▽

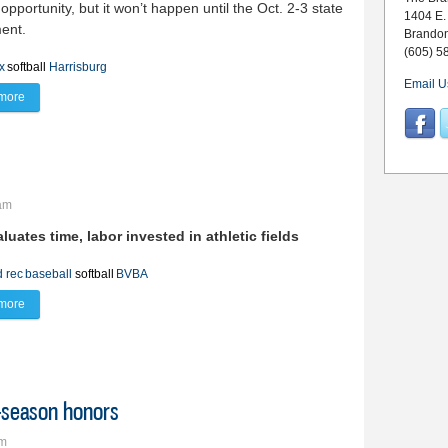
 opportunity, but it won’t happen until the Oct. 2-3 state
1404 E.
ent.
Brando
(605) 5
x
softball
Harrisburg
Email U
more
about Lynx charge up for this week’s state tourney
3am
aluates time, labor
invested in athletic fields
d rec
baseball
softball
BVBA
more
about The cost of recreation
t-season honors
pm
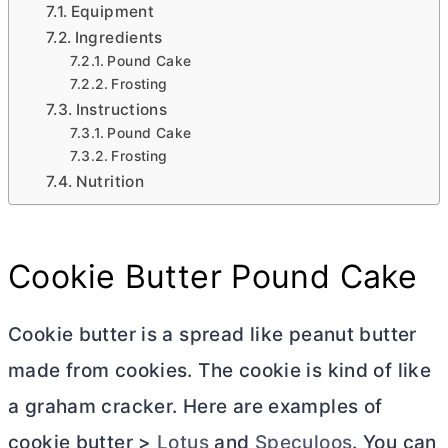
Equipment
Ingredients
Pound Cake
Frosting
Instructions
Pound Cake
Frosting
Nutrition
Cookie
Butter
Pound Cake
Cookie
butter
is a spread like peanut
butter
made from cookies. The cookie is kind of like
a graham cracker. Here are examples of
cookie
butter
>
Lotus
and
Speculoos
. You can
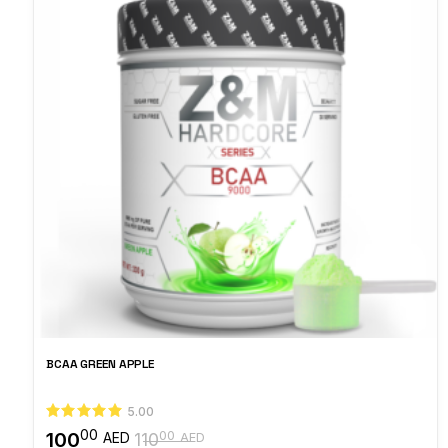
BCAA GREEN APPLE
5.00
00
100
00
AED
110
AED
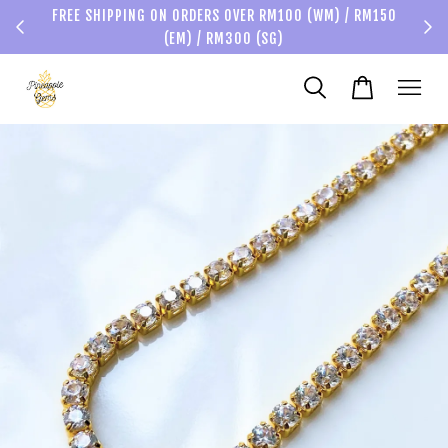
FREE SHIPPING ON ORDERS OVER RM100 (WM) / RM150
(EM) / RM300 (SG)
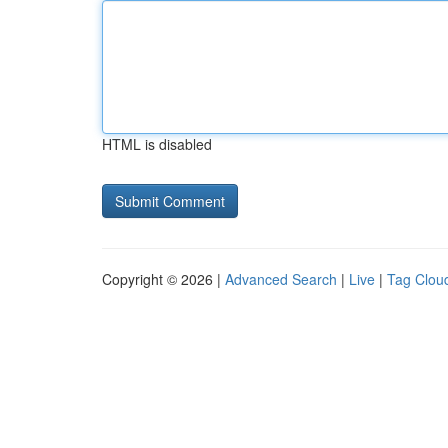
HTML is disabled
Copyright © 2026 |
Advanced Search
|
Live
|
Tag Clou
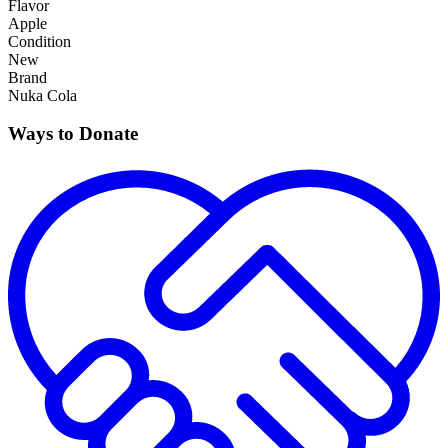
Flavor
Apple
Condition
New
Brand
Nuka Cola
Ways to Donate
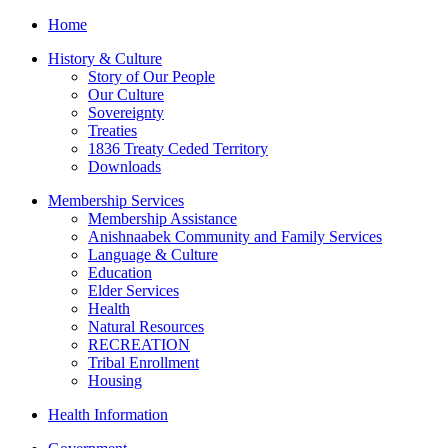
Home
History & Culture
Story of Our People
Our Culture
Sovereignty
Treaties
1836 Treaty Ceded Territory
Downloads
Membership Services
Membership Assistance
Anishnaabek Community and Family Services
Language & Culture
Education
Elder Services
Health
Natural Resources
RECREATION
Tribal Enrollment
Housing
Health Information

△

ASSIGNMENT — Scan the listing and report each line where the word "Services" shows up.

ANSWER BOX —
Membership Services
Anishnaabek Community and Family Services
Elder Services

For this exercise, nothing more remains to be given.